An AVM is an abnormal tangle of blood vessels in the brain or spine that deflects blood from the arteries to the veins.

Jack spent three hours receiving targeted radiation therapy Tuesday at Macquarie University Hospital in Sydney as part of the procedure to destroy the residual bit of his MAV, and reduce to zero his risk of hemorrhage on the brain.

John Fuller, Neurosurgical Director of the Gamma Knife Surgery Program. a surgery to remove an AVM would not work because it was too deep in the brain.

Dr. Fuller stated that Jack's MAV had been partially erased from linear accelerator radiosurgery five years ago, but more "We are able to contain the dose quite specifically (with Gamma) … and this decreases the risk of bleeding, "he said.

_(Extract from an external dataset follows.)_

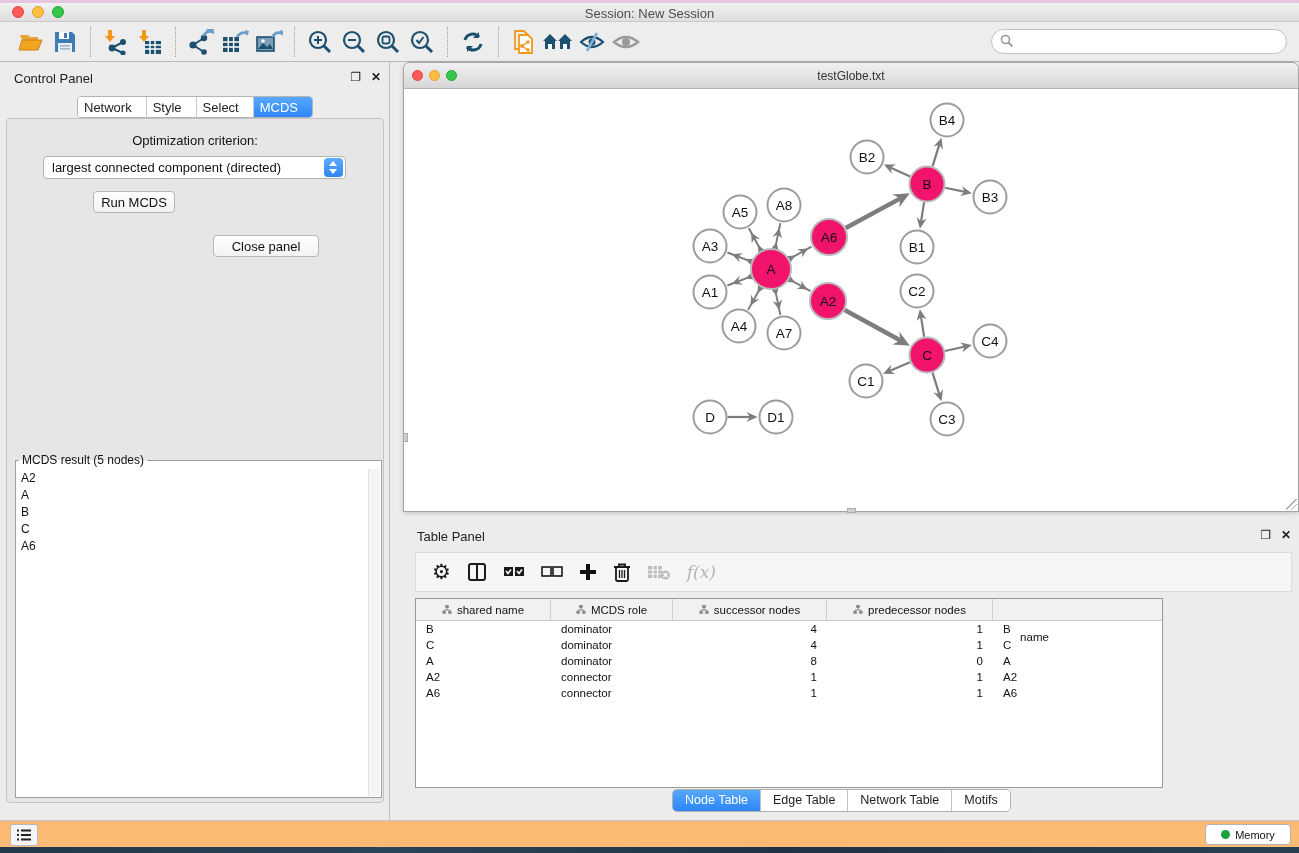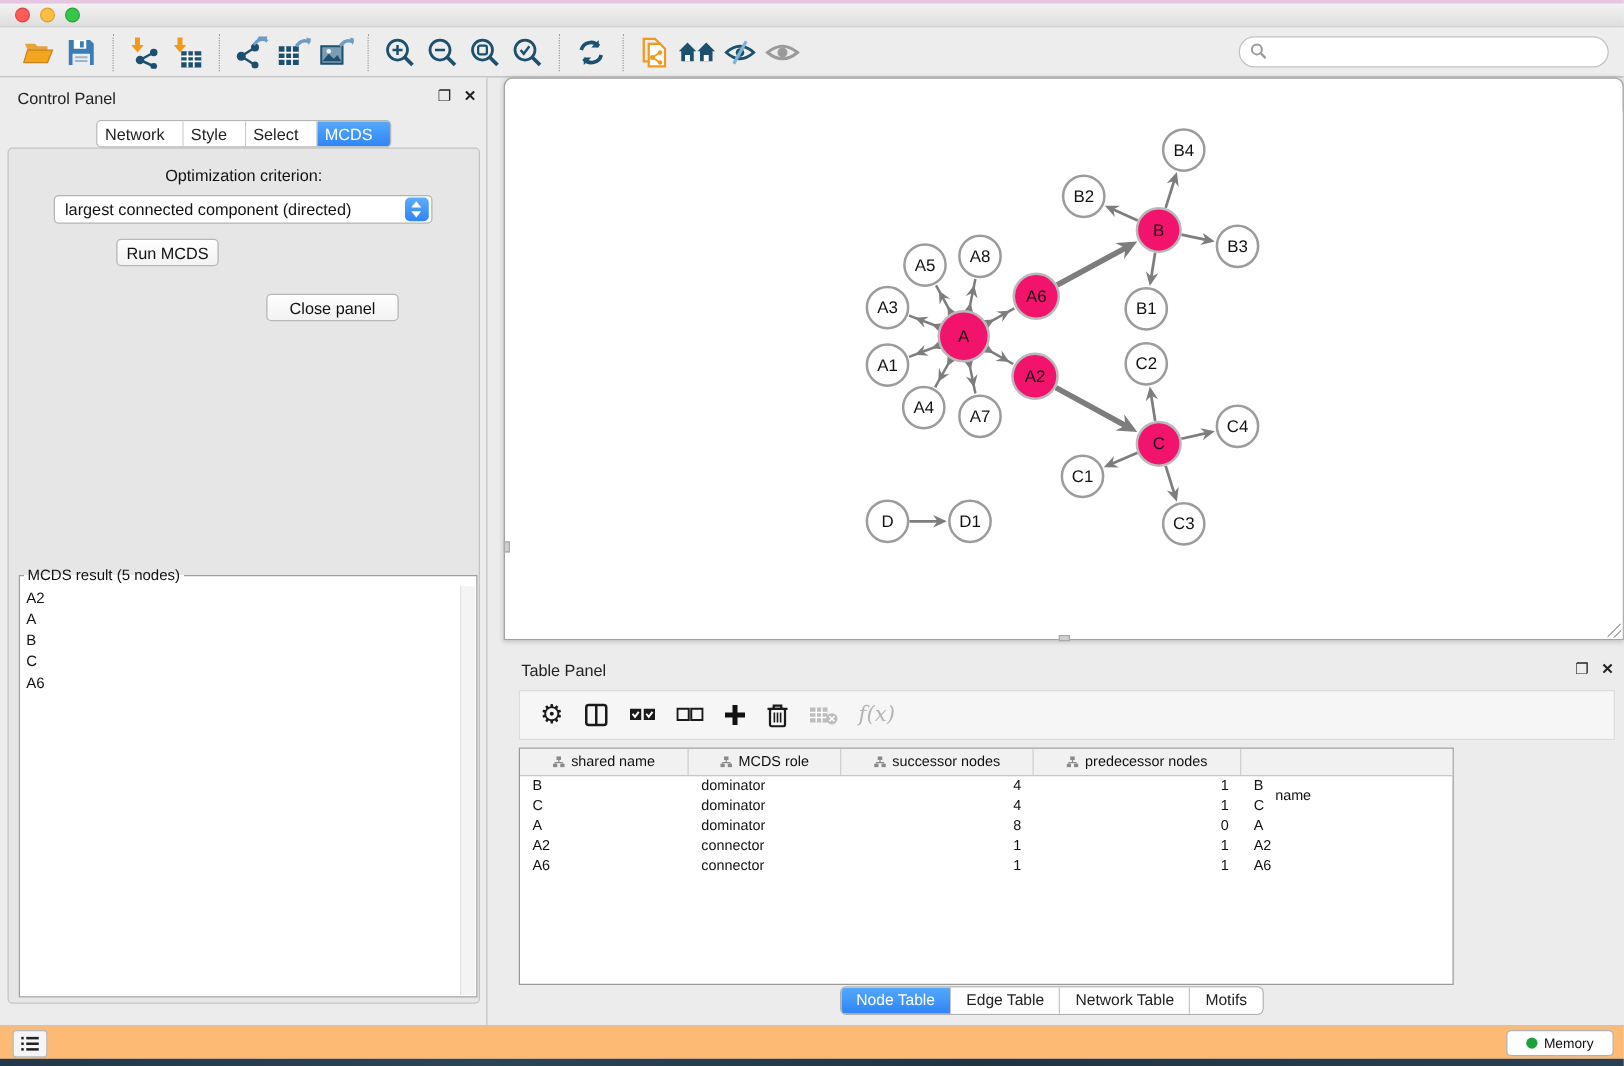"Session: New Session" div.title { html: none -> <div>Session: New Session</div> }
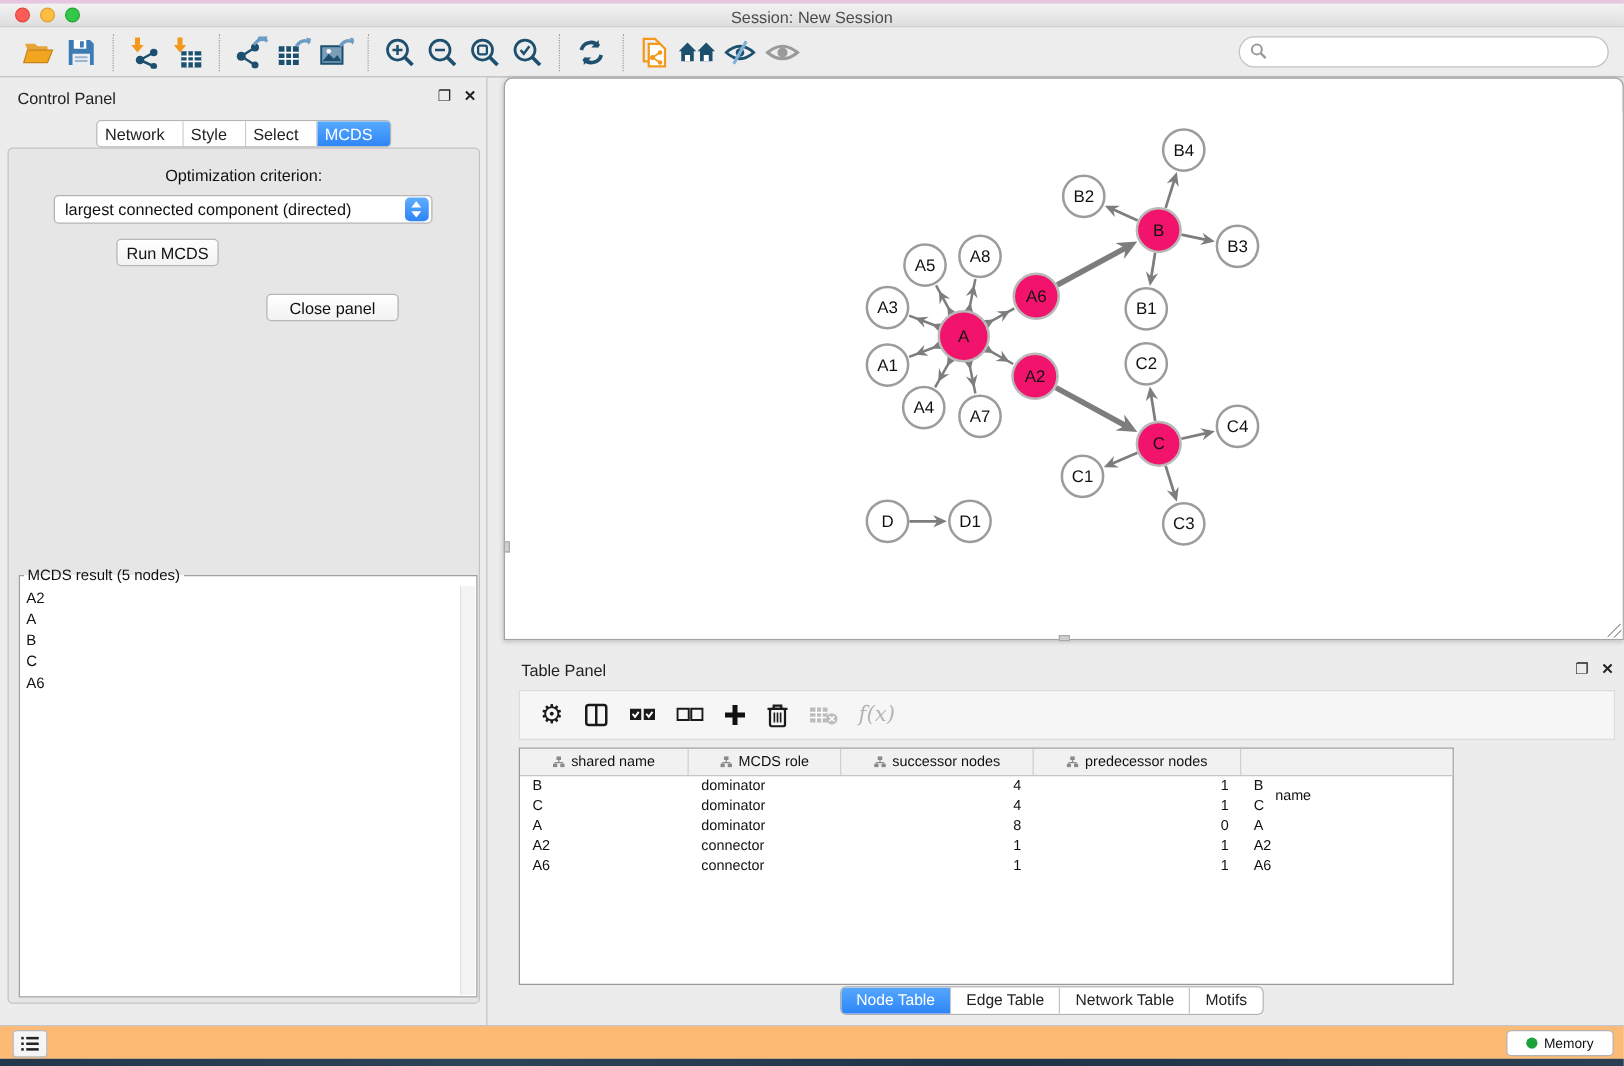"testGlobe.txt" div { html: none -> <div> <div> <div></div> <div></div> <div></div> </div> <div>testGlobe.txt</div> </div> }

The procedure involved a fixed frame for the skull that creates a much higher accuracy.

A scintigraphy in three months should reveal how the procedure went, but the full results will not be known for years, said Dr. Fuller.

Macquarie University Hospital introduced technology in Australia eight years ago.

Jack's mother, Christine Ottens, told AAP that the only reason he was injured at age five was his head in front of a Melbourne library.

"It was probably a good thing that he had a head injury because we would never have discovered it."

Then in April 2016, at almost 10 years old, Jack had an AVM.

Jack had a headache and vomited before his episode before He was finally treated by the medical team at Monash Medical Center in Clayton

But he had another six months later, but not as bad as the first.

Ms. Ottens went in search of the best treatment for her son and found her in the backyard of Australia – Gamma Knife Surgery – who had an 80% chance of surviving 50% for other treatments.

"It is absolutely miraculous that he is still alive."

"Jack has more than 600 school absences and had to attend more than 200 medical appointments each year" , she said.

Jack also fights hydrocephalus that occurs Ms. Ottens and her husband Chris remortgage their house three times to cover the cost of Jack's treatment and put their Berwick home on the market to treat more than $ 500,000.

But fortunately, this procedure was helped with money from a hospital fund.